**Problem A**
Summarize the interview with Anthony Amoako-Attah in two sentences.
**Problem B**
Answer these questions using the interview with Anthony Amoako-Attah.
(i) In what year did he receive his MA (glass) from the University of Sunderland?
(ii) What has kept his undergraduate department from establishing a glass unit?
(iii) What did his fellow international students ask when he started his master's?
**Problem C**
Carry on the interview with Anthony Amoako-Attah from the point where it stops.

Extract provided below:

About Anthony Amoako-Attah
Anthony Amoako-Attah is a PhD student in Art and Design (glass and ceramics) at the University of Sunderland, where he received an MA (glass) in 2016. He completed a BA in Industrial Art (ceramics) at Kwame Nkrumah University of Science and Technology in Kumasi, Ghana.
Congrats what does it fill like to be on the shortlist?
I feel very honoured and pleased! I can still remember when I started my masters at Sunderland and my fellow international students where asking whether there would be any jobs in my profession once I graduate. They couldn’t understand why I chose to study Art (Glass) instead of a degree in science or engineering.
How did you decide your career path?
It all started during my 2nd year as an undergraduate in Ghana, when I realised that my lecturers who went to school abroad had greater teaching experience. I have ceramics as a background and during one of my courses we learnt about glaze formulation and glass. My department had the vision of establishing a glass unit but it hasn’t been possible due to the lack of technical know-how and materials. After my undergraduate, I decided to pursue glass as a master’s even though I had no experience with the technical process.
How would you describe your works /practise?
My work/practice acts as a bridge between two cultures, representing my personal and cultural identity via the medium of glass, which is well understood within the contemporary world of art. It elaborates on migration, integration, dislocation and life chances within the African diaspora using Kente design and Adinkra symbols as the main motifs.
What /who inspires you the most?

End of Extract provided.
Data listing below:

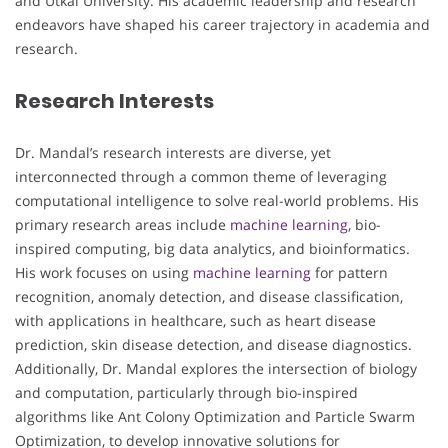
and Utkal University. His academic leadership and research
endeavors have shaped his career trajectory in academia and
research.
Research Interests
Dr. Mandal’s research interests are diverse, yet
interconnected through a common theme of leveraging
computational intelligence to solve real-world problems. His
primary research areas include
machine learning
, bio-
inspired computing, big data analytics, and bioinformatics.
His work focuses on using
machine learning
for pattern
recognition, anomaly detection, and disease classification,
with applications in healthcare, such as heart disease
prediction, skin disease detection, and disease diagnostics.
Additionally, Dr. Mandal explores the intersection of biology
and computation, particularly through bio-inspired
algorithms like Ant Colony Optimization and Particle Swarm
Optimization, to develop innovative solutions for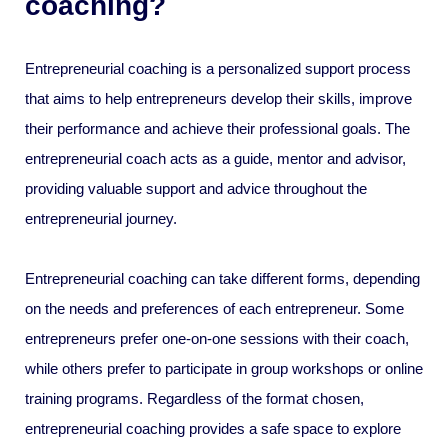
coaching?
Entrepreneurial coaching is a personalized support process
that aims to help entrepreneurs develop their skills, improve
their performance and achieve their professional goals. The
entrepreneurial coach acts as a guide, mentor and advisor,
providing valuable support and advice throughout the
entrepreneurial journey.
Entrepreneurial coaching can take different forms, depending
on the needs and preferences of each entrepreneur. Some
entrepreneurs prefer one-on-one sessions with their coach,
while others prefer to participate in group workshops or online
training programs. Regardless of the format chosen,
entrepreneurial coaching provides a safe space to explore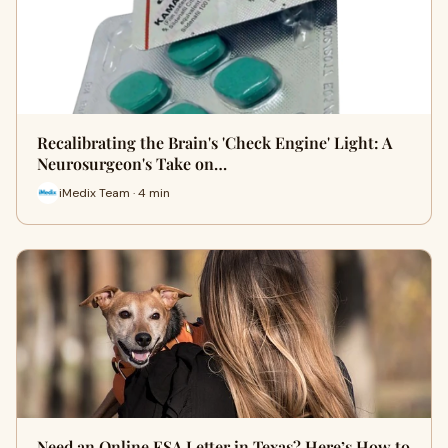
Recalibrating the Brain's 'Check Engine' Light: A
Neurosurgeon's Take on…
iMedix Team · 4 min
Need an Online ESA Letter in Texas? Here’s How to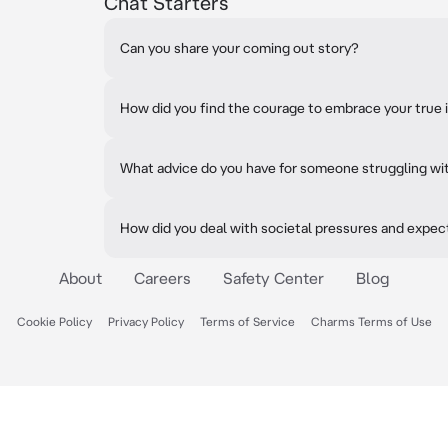
Chat Starters
Can you share your coming out story?
How did you find the courage to embrace your true 
What advice do you have for someone struggling wit
How did you deal with societal pressures and expec
About
Careers
Safety Center
Blog
Cookie Policy
Privacy Policy
Terms of Service
Charms Terms of Use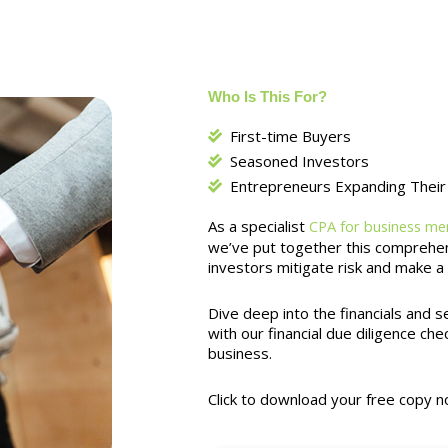
Who Is This For?
First-time Buyers
Seasoned Investors
Entrepreneurs Expanding Their 
As a specialist
CPA for business mer
we’ve put together this comprehens
investors mitigate risk and make a
Dive deep into the financials and 
with our financial due diligence chec
business.
Click to download your free copy n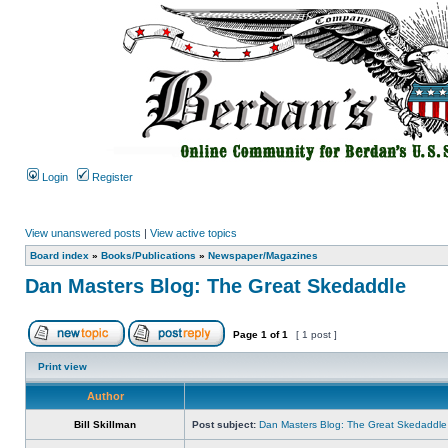
Login
Register
View unanswered posts
|
View active topics
Board index
»
Books/Publications
»
Newspaper/Magazines
Dan Masters Blog: The Great Skedaddle
Page
1
of
1
[ 1 post ]
Print view
Author
Bill Skillman
Post subject:
Dan Masters Blog: The Great Skedaddle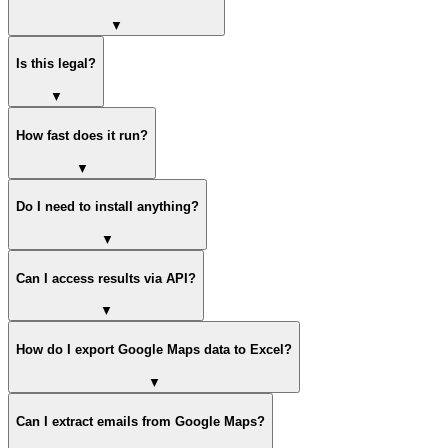
▼
Is this legal?
▼
How fast does it run?
▼
Do I need to install anything?
▼
Can I access results via API?
▼
How do I export Google Maps data to Excel?
▼
Can I extract emails from Google Maps?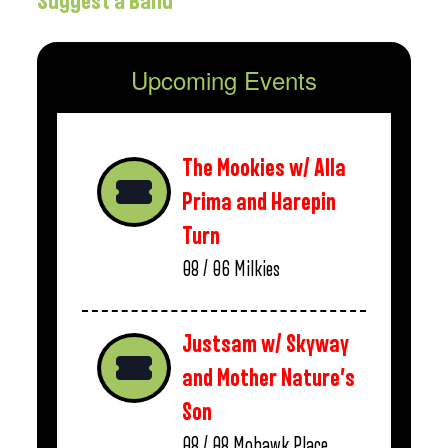
Suggest a Band
Upcoming Events
The Mookies w/ Alla
Prima and Harepin
Turn
08 / 06
Milkies
Justsam w/ Skyway
and Mother Nature’s
Son
08 / 08
Mohawk Place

End of Data listing.

**Response A**
Anthony Amoako-Attah, a PhD student in glass and ceramics at the University of Sunderland, studied ceramics in Ghana and then chose to pursue glass for his master's even though he had no experience with its technical process. His work uses glass, with Kente design and Adinkra symbols as its main motifs, to bridge two cultures and address migration, integration, dislocation and life chances within the African diaspora.

**Response B**
(i) 2016
(ii) A lack of technical know-how and materials
(iii) Whether there would be any jobs in his profession once he graduated

**Response C**
The person who inspires me most is my dad. I am inspired by life chances as well as African proverbs. I believe that life is not a straight line. Even if we fall, we will stand up again. I love fabrics and how softly they drape to conform with the object they find themselves with.
What are some of the other materials you use in your works other than glass?
99% is glass. The remaining 1% is the fixtures, which I used to hang the glass. They were either metal, wood or Perspex.
What do you like about working with glass?
The sparkles when light reflects on fused glass powders. The fact that it is malleable when heat is applied to it in the Kiln. The glass tells me the right temperature to fire it up to in order to get the right colours for my pieces. I love the feeling when people glance at my work and ask whether it is glass or not. Elaborate on “your views on glass as a ‘western material’.
There is no university in Ghana teaching glass as an art practice. So, for me to pursue this ‘new material’ within a western world, I call it a ‘western material’. Most of the glass art pieces found in Ghana are imported.
What has the Pandemic experience been like?
It has been one of the most stressful experiences of my life because I couldn’t go to the university to work or visit close family in the UK due to the lockdown restrictions. I produced three pieces of work based on my emotions during this time, titled my childhood, my adulthood and my old age with the main overarching title Thinking (Reality and Dreams).
What are you working on next?
I am working on a project called Dance with your Culture where the main material is glass. I am also waiting on some materials to start two of my project works, Ghana must go, which is a bag (dealing with migration and dislocation), and Coat of many colours, a coat (dealing with integration) made with glass.
The winner will be revealed on 24 February 2022 at a VIP ceremony at Somerset House, as part of Crafts Council’s Collect 2022 art fair.